**Dataset items:**
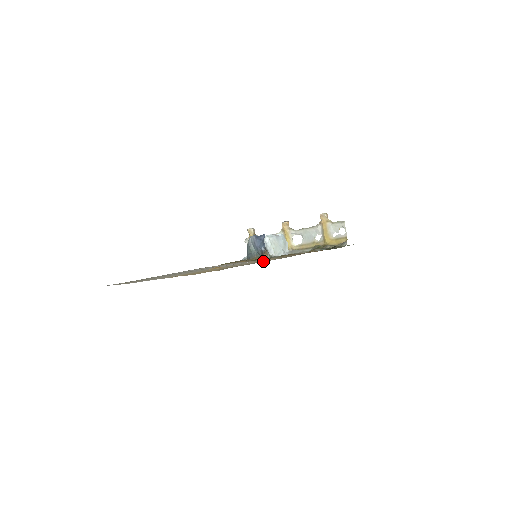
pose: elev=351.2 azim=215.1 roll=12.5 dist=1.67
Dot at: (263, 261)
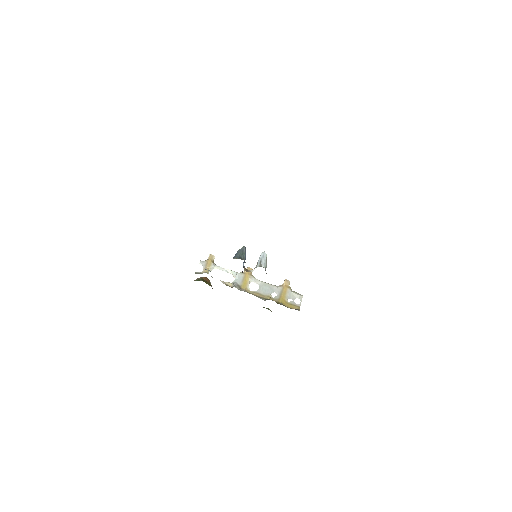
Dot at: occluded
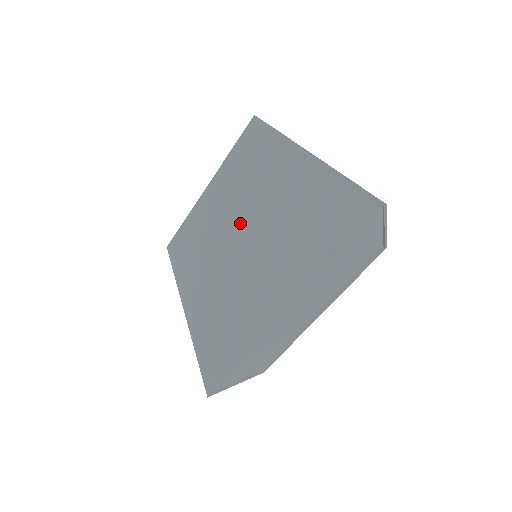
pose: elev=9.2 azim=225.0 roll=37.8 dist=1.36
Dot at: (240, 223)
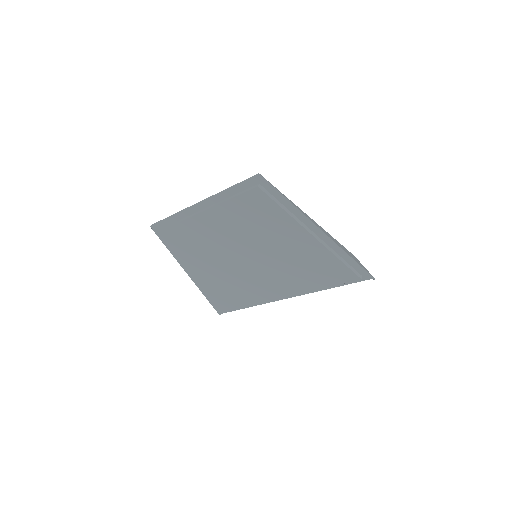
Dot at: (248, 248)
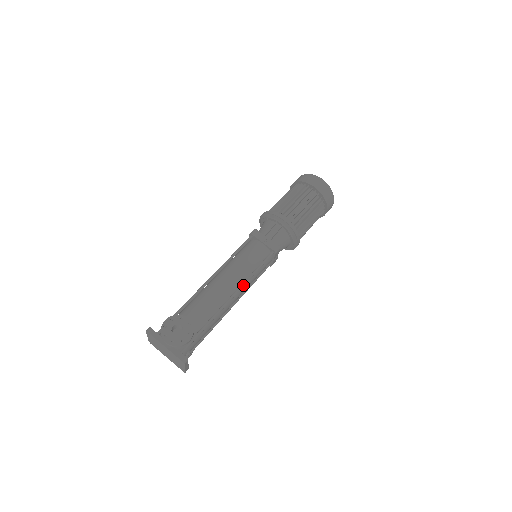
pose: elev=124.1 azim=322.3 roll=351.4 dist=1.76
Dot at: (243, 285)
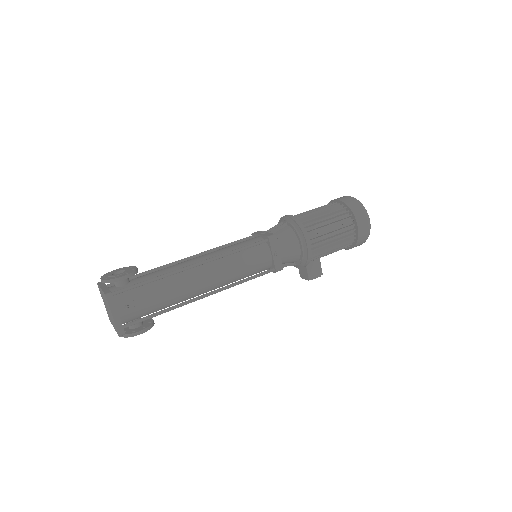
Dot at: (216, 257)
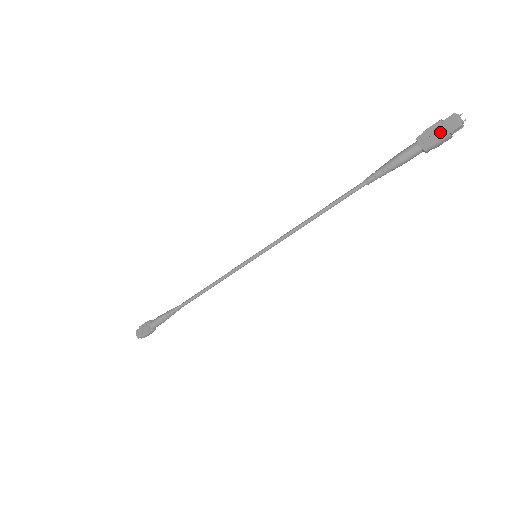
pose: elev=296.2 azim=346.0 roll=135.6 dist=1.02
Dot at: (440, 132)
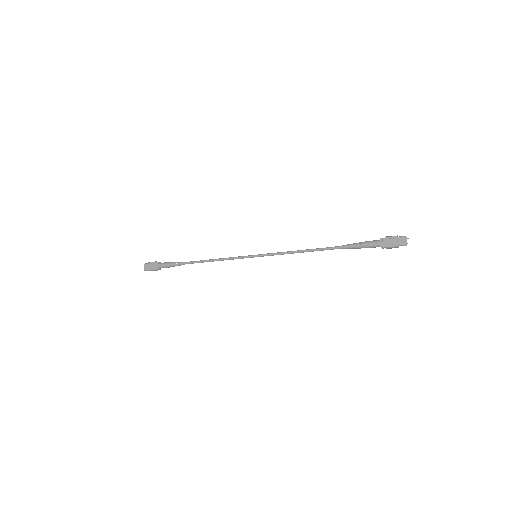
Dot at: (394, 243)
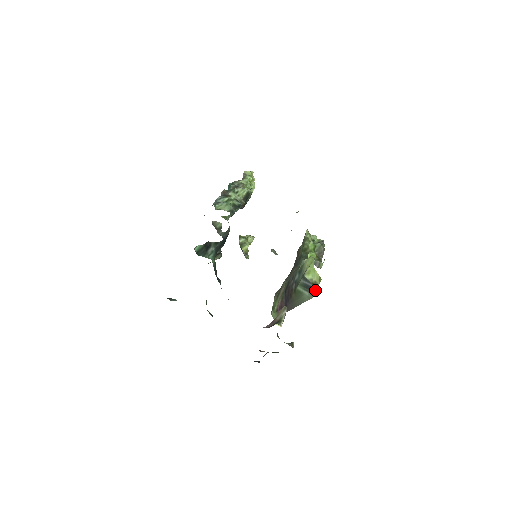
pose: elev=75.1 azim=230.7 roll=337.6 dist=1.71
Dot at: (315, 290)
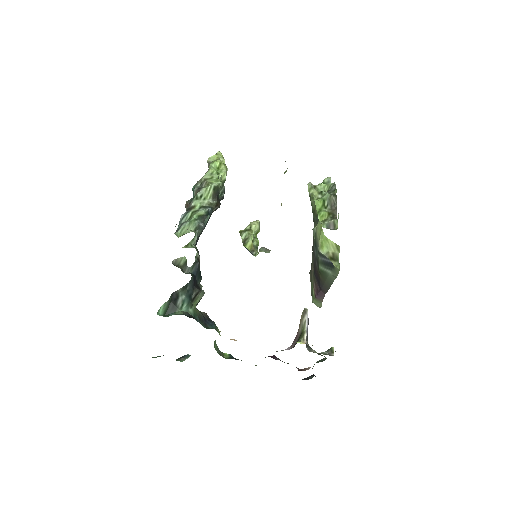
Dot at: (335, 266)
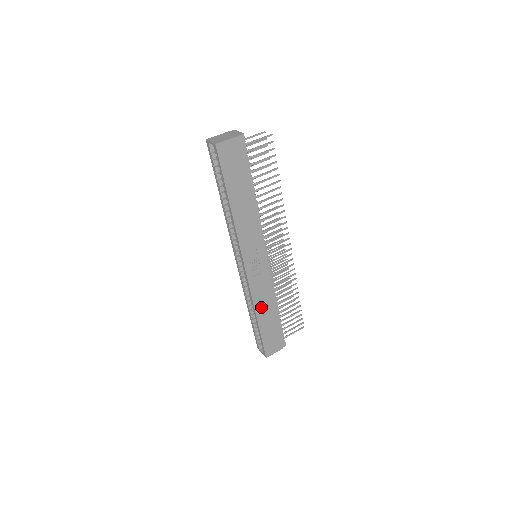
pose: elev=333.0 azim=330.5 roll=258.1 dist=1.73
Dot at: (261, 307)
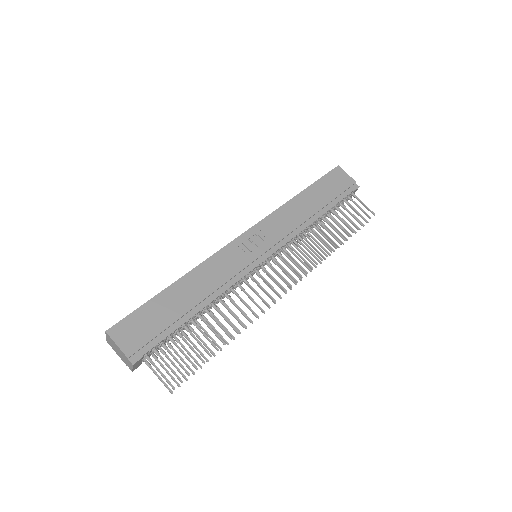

**Task brief:**
Copy every line of text in the records above verbatim, in their original order. Omit the pictures.

**Task result:**
pose: elev=351.2 azim=215.1 roll=12.5 dist=1.67
Dot at: (263, 261)
Dot at: occluded
pose: elev=9.2 azim=225.0 roll=37.8 dist=1.36
Dot at: (240, 223)
Dot at: (248, 248)
pose: elev=124.1 azim=322.3 roll=351.4 dist=1.76
Dot at: (243, 285)
Dot at: (216, 257)
pose: elev=296.2 azim=346.0 roll=135.6 dist=1.02
Dot at: (440, 132)
Dot at: (394, 243)
pose: elev=75.1 azim=230.7 roll=337.6 dist=1.71
Dot at: (315, 290)
Dot at: (335, 266)
pose: elev=333.0 azim=330.5 roll=258.1 dist=1.73
Dot at: (261, 307)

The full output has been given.